Stuart Thorne from Fellowes Farm Equine Clinic crunches the numbers after the recent publication of this year’s National Equine survey.
The National Equine survey was published after looking at the health status of more than 15,000 horses. The information it provides not only makes interesting reading, but is hugely useful to both horse owner and vet alike.
UK horses – breakdown of health problems;
Skin disease – 31%
Lameness – 23%
Metabolic disease – 8.1 %
Eye problems – 7.6%
Gastrointestinal problems 7.5%
Dental problems - 5.5%
Others – 17.3
If we looking at the top two offenders (skin disease and lameness) in more detail, it can be seen that within the category of skin disease, the two most common conditions are sweet itch and mud fever, accounting for about 40% of cases.
The other skin conditions included sarcoids, melanomas and wounds.
Interestingly, in the lameness category up to 26% of horses with back pain also had lameness.
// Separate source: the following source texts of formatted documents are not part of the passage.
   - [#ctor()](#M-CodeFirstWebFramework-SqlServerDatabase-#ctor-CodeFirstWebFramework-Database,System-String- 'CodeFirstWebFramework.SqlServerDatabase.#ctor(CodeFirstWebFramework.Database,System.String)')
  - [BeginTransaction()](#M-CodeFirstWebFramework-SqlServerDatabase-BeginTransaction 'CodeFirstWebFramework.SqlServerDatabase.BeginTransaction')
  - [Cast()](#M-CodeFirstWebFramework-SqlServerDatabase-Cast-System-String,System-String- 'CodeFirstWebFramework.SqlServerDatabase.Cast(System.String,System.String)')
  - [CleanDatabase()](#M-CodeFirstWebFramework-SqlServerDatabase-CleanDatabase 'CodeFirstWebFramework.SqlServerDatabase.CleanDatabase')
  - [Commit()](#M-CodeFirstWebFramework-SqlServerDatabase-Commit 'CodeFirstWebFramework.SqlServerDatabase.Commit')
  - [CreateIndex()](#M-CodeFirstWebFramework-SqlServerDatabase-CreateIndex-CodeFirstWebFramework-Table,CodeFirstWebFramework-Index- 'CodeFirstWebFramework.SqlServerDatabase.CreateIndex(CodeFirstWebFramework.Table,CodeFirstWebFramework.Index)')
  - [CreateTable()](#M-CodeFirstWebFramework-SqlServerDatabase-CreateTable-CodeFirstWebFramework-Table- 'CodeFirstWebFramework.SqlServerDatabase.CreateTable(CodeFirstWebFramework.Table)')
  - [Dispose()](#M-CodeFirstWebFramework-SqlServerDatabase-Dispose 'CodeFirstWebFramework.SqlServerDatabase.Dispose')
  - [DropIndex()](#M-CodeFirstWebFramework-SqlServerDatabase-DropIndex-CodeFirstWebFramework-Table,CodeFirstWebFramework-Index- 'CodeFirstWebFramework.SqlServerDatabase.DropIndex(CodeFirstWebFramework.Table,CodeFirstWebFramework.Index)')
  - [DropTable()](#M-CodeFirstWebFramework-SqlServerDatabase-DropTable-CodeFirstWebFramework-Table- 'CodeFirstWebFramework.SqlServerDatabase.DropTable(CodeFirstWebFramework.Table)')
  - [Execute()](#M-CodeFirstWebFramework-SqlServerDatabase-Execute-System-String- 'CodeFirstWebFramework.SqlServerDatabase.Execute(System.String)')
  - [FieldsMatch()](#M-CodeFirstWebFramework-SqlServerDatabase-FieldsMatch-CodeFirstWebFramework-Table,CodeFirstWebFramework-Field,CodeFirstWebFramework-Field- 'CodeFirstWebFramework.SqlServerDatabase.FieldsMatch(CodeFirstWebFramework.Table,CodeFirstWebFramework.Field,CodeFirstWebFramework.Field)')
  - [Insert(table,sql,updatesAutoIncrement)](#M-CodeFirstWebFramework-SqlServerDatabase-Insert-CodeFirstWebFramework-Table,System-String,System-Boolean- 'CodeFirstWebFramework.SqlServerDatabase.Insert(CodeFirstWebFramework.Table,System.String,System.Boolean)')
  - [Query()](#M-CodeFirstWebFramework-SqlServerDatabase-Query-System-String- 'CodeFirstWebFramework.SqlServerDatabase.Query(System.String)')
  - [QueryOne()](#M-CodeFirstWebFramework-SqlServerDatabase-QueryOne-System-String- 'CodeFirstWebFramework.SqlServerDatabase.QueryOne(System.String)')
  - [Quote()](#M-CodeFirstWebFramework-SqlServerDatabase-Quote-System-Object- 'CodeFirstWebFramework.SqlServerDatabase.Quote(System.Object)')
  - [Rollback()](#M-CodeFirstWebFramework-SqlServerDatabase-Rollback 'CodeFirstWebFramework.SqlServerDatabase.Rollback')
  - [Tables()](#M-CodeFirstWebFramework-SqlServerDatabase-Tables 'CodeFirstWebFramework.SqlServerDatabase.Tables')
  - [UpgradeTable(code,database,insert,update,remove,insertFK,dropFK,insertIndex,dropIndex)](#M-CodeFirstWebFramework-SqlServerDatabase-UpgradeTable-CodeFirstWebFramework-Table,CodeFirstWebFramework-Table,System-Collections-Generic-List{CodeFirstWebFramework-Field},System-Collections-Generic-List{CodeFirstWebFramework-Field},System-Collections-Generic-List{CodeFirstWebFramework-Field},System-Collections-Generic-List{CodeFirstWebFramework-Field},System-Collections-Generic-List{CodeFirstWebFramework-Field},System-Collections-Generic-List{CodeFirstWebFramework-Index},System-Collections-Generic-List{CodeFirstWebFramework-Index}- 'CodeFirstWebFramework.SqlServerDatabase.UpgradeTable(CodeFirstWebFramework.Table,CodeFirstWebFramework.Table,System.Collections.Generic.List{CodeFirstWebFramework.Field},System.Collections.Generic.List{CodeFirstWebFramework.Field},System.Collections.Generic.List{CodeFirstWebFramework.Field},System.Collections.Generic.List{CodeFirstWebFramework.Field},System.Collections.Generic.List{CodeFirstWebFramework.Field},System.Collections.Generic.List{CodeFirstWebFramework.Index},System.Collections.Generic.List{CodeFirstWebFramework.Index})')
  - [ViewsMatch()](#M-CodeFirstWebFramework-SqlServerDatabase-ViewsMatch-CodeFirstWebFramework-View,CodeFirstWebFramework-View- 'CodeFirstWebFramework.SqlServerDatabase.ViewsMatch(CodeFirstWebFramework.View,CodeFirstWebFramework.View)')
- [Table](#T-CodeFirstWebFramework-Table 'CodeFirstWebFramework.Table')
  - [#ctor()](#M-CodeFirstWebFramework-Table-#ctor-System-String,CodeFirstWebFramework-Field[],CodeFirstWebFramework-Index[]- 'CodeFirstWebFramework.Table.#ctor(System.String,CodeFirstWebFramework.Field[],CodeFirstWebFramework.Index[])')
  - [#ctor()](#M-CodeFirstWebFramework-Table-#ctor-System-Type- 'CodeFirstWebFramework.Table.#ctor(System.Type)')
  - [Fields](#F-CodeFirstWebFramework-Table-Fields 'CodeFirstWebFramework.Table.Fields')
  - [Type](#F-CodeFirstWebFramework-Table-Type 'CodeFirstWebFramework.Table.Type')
This doesn’t prove that the two are related, but certainly supports the common observation that horses with lameness ‘stiffen their backs’ as a protective mechanism and therefore develop muscle pain.
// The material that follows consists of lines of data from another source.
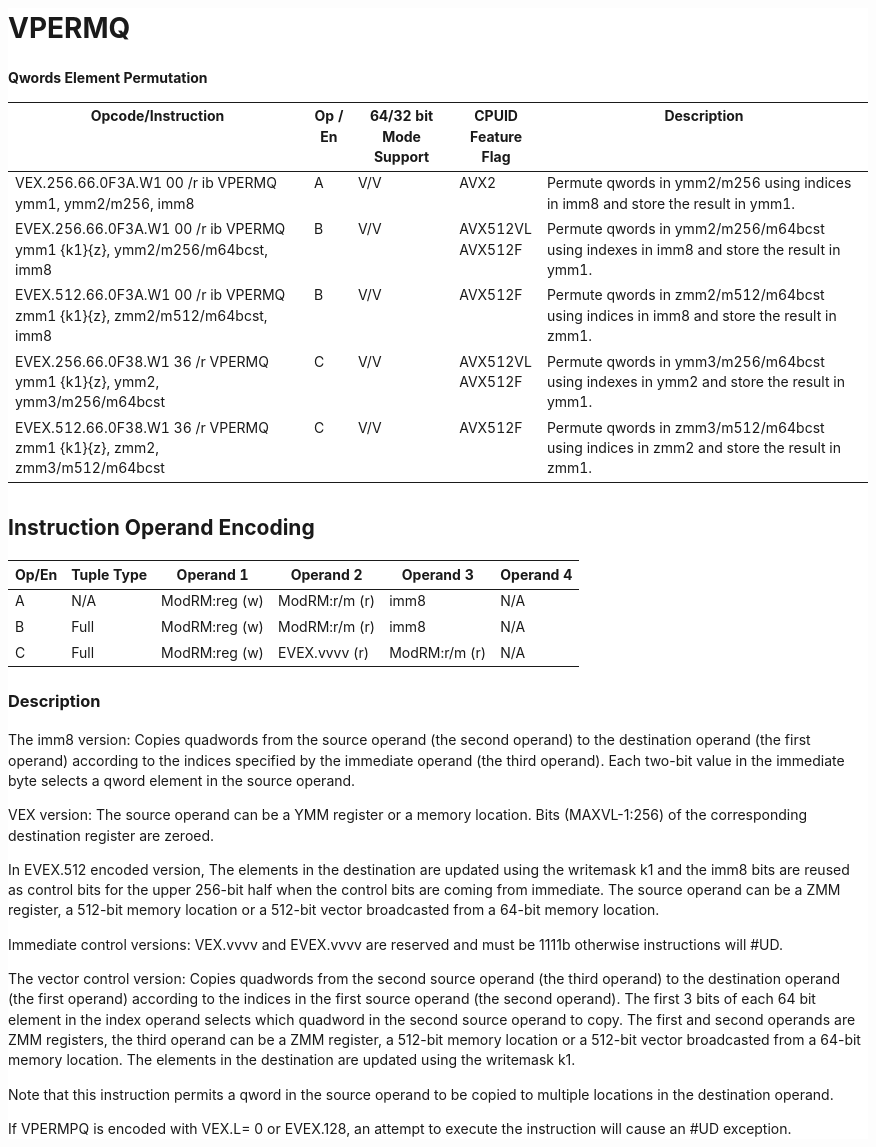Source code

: # VPERMQ

**Qwords Element Permutation**

| Opcode/Instruction                                                        | Op / En | 64/32 bit Mode Support | CPUID Feature Flag | Description                                                                             |
| ------------------------------------------------------------------------- | ------- | ---------------------- | ------------------ | --------------------------------------------------------------------------------------- |
| VEX.256.66.0F3A.W1 00 /r ib VPERMQ ymm1, ymm2/m256, imm8                  | A       | V/V                    | AVX2               | Permute qwords in ymm2/m256 using indices in imm8 and store the result in ymm1.         |
| EVEX.256.66.0F3A.W1 00 /r ib VPERMQ ymm1 {k1}{z}, ymm2/m256/m64bcst, imm8 | B       | V/V                    | AVX512VL AVX512F   | Permute qwords in ymm2/m256/m64bcst using indexes in imm8 and store the result in ymm1. |
| EVEX.512.66.0F3A.W1 00 /r ib VPERMQ zmm1 {k1}{z}, zmm2/m512/m64bcst, imm8 | B       | V/V                    | AVX512F            | Permute qwords in zmm2/m512/m64bcst using indices in imm8 and store the result in zmm1. |
| EVEX.256.66.0F38.W1 36 /r VPERMQ ymm1 {k1}{z}, ymm2, ymm3/m256/m64bcst    | C       | V/V                    | AVX512VL AVX512F   | Permute qwords in ymm3/m256/m64bcst using indexes in ymm2 and store the result in ymm1. |
| EVEX.512.66.0F38.W1 36 /r VPERMQ zmm1 {k1}{z}, zmm2, zmm3/m512/m64bcst    | C       | V/V                    | AVX512F            | Permute qwords in zmm3/m512/m64bcst using indices in zmm2 and store the result in zmm1. |

## Instruction Operand Encoding

| Op/En | Tuple Type | Operand 1     | Operand 2     | Operand 3     | Operand 4 |
| ----- | ---------- | ------------- | ------------- | ------------- | --------- |
| A     | N/A        | ModRM:reg (w) | ModRM:r/m (r) | imm8          | N/A       |
| B     | Full       | ModRM:reg (w) | ModRM:r/m (r) | imm8          | N/A       |
| C     | Full       | ModRM:reg (w) | EVEX.vvvv (r) | ModRM:r/m (r) | N/A       |

### Description

The imm8 version: Copies quadwords from the source operand (the second operand) to the destination operand (the first operand) according to the indices specified by the immediate operand (the third operand). Each two-bit value in the immediate byte selects a qword element in the source operand.

VEX version: The source operand can be a YMM register or a memory location. Bits (MAXVL-1:256) of the corresponding destination register are zeroed.

In EVEX.512 encoded version, The elements in the destination are updated using the writemask k1 and the imm8 bits are reused as control bits for the upper 256-bit half when the control bits are coming from immediate. The source operand can be a ZMM register, a 512-bit memory location or a 512-bit vector broadcasted from a 64-bit memory location.

Immediate control versions: VEX.vvvv and EVEX.vvvv are reserved and must be 1111b otherwise instructions will #​​​UD.

The vector control version: Copies quadwords from the second source operand (the third operand) to the destination operand (the first operand) according to the indices in the first source operand (the second operand). The first 3 bits of each 64 bit element in the index operand selects which quadword in the second source operand to copy. The first and second operands are ZMM registers, the third operand can be a ZMM register, a 512-bit memory location or a 512-bit vector broadcasted from a 64-bit memory location. The elements in the destination are updated using the writemask k1.

Note that this instruction permits a qword in the source operand to be copied to multiple locations in the destination operand.

If VPERMPQ is encoded with VEX.L= 0 or EVEX.128, an attempt to execute the instruction will cause an #​​​UD exception.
This muscle pain can be misinterpreted as a primary back pain rather than secondary to lameness.
In summary, it's clear that back pain associated with lameness, sweet itch and mud fever all have a significant impact on equine welfare.
These clinical conditions worsen significantly if left untreated and become more difficult to resolve once they become chronic.
The survey therefore highlights the importance of rapid identification of a problem, accurate diagnosis and rapid and appropriate treatment.